_WHAT IS NEEDED:_ Read the data below. Every line holding the string "entre" must be copied.

_INPUT DATA:_

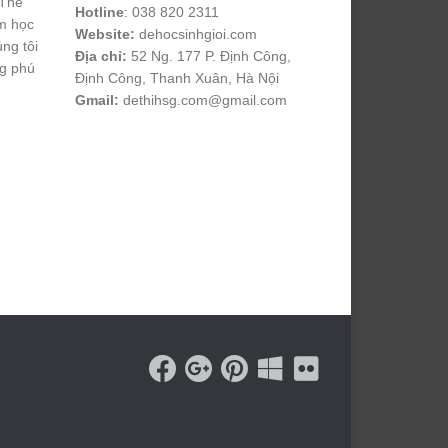
 Thế
Hotline
: 038 820 2311
m học
Website:
dehocsinhgioi.com
úng tôi
Địa chỉ:
52 Ng. 177 P. Định Công,
ng phú
Định Công, Thanh Xuân, Hà Nội
Gmail:
dethihsg.com@gmail.com
vin88
 , 
game bài đổi thưởng
 , 
iwin68
 , 
Good88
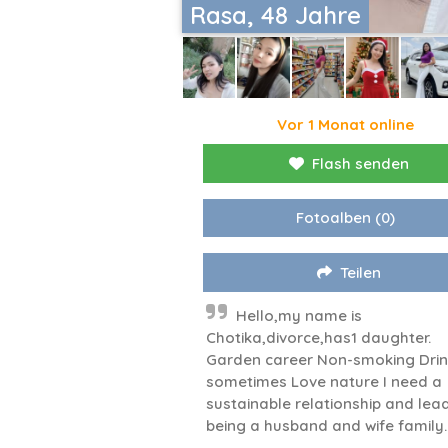
Rasa, 48 Jahre
Vor 1 Monat online
Flash senden
Fotoalben
(0)
Teilen
Hello,my name is
Chotika,divorce,has1 daughter.
Garden career Non-smoking Drin
sometimes Love nature I need a
sustainable relationship and lea
being a husband and wife family.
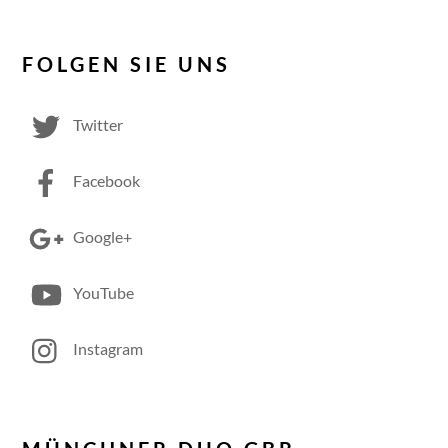
FOLGEN SIE UNS
Twitter
Facebook
Google+
YouTube
Instagram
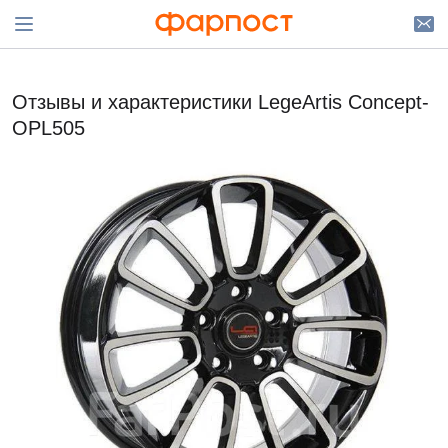
Отзывы и характеристики LegeArtis Concept-
OPL505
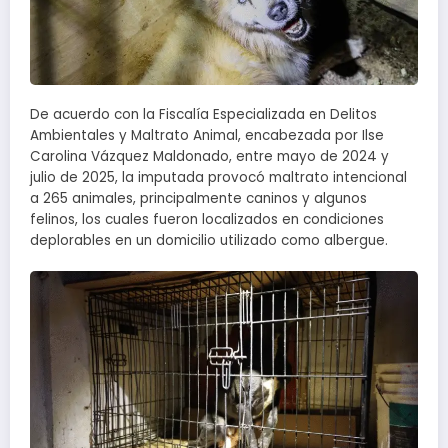
De acuerdo con la Fiscalía Especializada en Delitos
Ambientales y Maltrato Animal, encabezada por Ilse
Carolina Vázquez Maldonado, entre mayo de 2024 y
julio de 2025, la imputada provocó maltrato intencional
a 265 animales, principalmente caninos y algunos
felinos, los cuales fueron localizados en condiciones
deplorables en un domicilio utilizado como albergue.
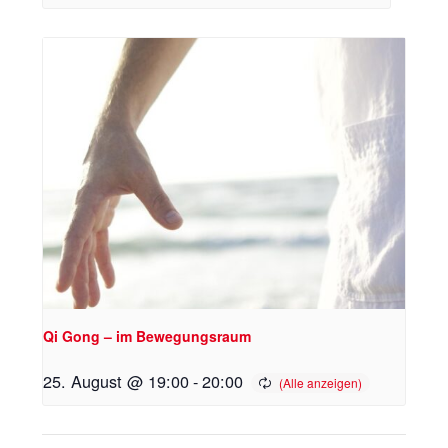
Qi Gong – im Bewegungsraum
25. August @ 19:00
-
20:00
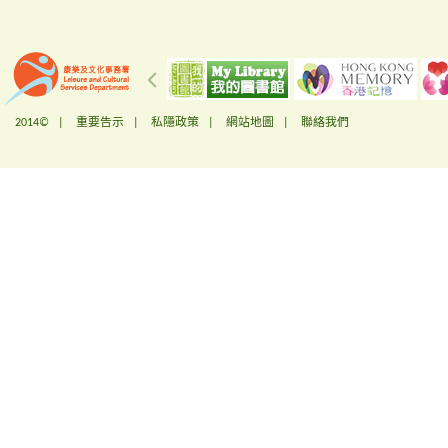
2014© |
重要告示
|
私隱政策
|
網站地圖
|
聯絡我們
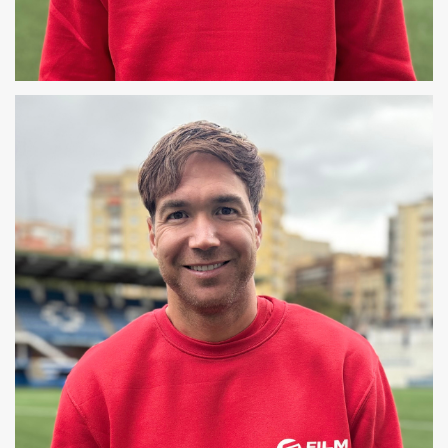
OSCAR
COREÓGRAFO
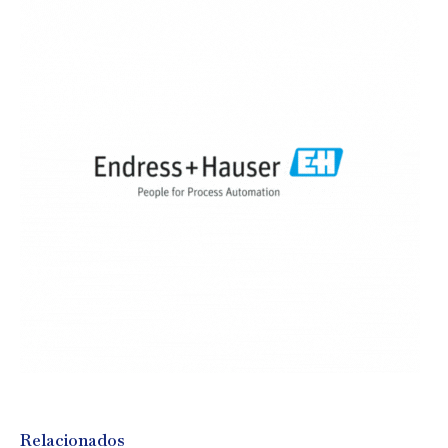
Relacionados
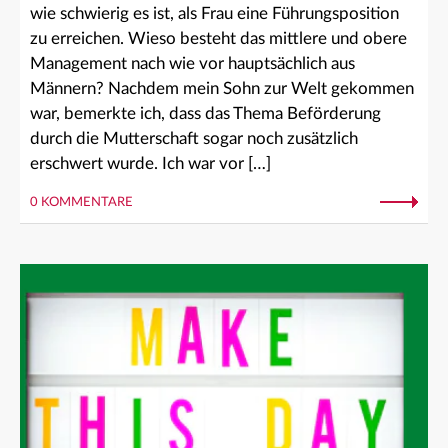
wie schwierig es ist, als Frau eine Führungsposition
zu erreichen. Wieso besteht das mittlere und obere
Management nach wie vor hauptsächlich aus
Männern? Nachdem mein Sohn zur Welt gekommen
war, bemerkte ich, dass das Thema Beförderung
durch die Mutterschaft sogar noch zusätzlich
erschwert wurde. Ich war vor […]
0 KOMMENTARE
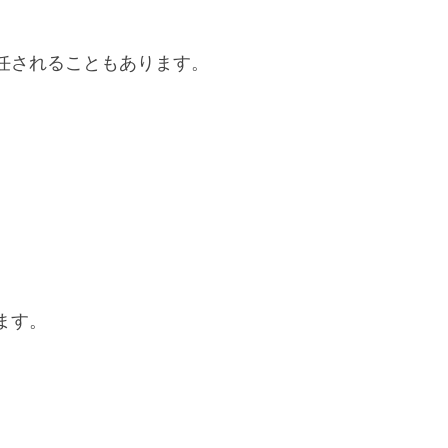
任されることもあります。
ます。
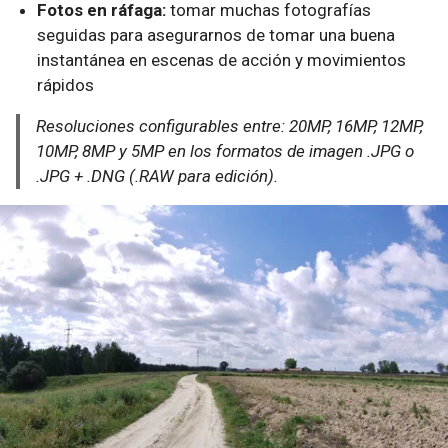
Fotos en ráfaga:
tomar muchas fotografías
seguidas para asegurarnos de tomar una buena
instantánea en escenas de acción y movimientos
rápidos
Resoluciones configurables entre: 20MP, 16MP, 12MP,
10MP, 8MP y 5MP en los formatos de imagen .JPG o
.JPG + .DNG (.RAW para edición).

_ANSWER BOX:_
Carolina Vázquez Maldonado, entre mayo de 2024 y
Resoluciones configurables entre: 20MP, 16MP, 12MP,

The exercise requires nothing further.